This is a Flask project for run ML model.
Before running this project, ensure you have the following installed:
- Python (version 3.6 or higher)
- pip (Python package installer)
- Clone the repository:
git clone https://github.com/Ulas-Scan/UlaScan_ML.git
- Navigate into the project directory:
cd UlaScan_ML
- Create a virtual environment:
python -m venv venv
- Activate the virtual environment:
- On Windows:
venv\Scripts\activate
- On macOS and Linux:
source venv/bin/activate
- On Windows:
- Install the project dependencies:
pip install -r requirements.txt
- Run the Flask application:
flask run
- If you done, to exit from virtual environment:
deactivate
Only one endpoint provided in this service: /predict
. This endpoint receives a request body containing a list of reviews which are going to be processed using the model.

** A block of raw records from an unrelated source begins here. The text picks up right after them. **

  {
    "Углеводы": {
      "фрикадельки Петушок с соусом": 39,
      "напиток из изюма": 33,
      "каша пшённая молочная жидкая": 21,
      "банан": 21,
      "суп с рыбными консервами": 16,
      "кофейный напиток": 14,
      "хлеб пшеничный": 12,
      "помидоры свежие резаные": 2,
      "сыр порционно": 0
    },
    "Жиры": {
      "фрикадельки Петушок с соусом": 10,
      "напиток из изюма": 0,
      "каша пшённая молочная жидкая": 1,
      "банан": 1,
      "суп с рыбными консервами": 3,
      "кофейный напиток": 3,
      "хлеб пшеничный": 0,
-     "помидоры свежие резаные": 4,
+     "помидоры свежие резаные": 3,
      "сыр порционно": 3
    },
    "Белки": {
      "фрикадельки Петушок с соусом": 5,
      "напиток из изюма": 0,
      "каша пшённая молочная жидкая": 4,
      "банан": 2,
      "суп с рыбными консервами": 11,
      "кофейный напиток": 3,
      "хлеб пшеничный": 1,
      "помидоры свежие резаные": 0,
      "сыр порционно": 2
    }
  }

The model will classify each review whether it is a positive review or negative review. The endpoint will return a JSON which counts the number of positive and negative reviews.

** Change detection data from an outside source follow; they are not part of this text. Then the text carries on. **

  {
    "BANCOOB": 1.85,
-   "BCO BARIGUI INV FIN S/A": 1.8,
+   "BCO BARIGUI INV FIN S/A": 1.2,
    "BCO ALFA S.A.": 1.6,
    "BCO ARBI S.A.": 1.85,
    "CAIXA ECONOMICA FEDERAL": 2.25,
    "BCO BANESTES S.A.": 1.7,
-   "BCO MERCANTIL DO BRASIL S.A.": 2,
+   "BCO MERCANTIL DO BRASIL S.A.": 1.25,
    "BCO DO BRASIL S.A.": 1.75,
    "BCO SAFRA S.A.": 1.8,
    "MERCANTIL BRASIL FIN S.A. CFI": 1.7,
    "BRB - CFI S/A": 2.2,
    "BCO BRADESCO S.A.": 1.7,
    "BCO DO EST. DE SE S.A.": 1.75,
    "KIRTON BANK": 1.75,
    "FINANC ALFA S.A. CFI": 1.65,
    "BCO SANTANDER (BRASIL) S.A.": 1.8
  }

The model we use is BERT, pre-trained with Indonesian Wikipedia, as provided in HuggingFace (cahya/bert-base-indonesian-522M). The model is trained with TensorFlow using Adam optimizer with a learning rate of 5e-5 and sparse categorical cross entropy objective in 5 epochs. We fine-tuned the model using fancyzhx/amazon_polarity dataset, which has been translated into Indonesian. We sampled 2000 data for the fine-tuning process. This model achieves an average validation accuracy of 0.8396.
The model is deployed with Google Cloud Run, with the model's weights file stored in Google Cloud Storage.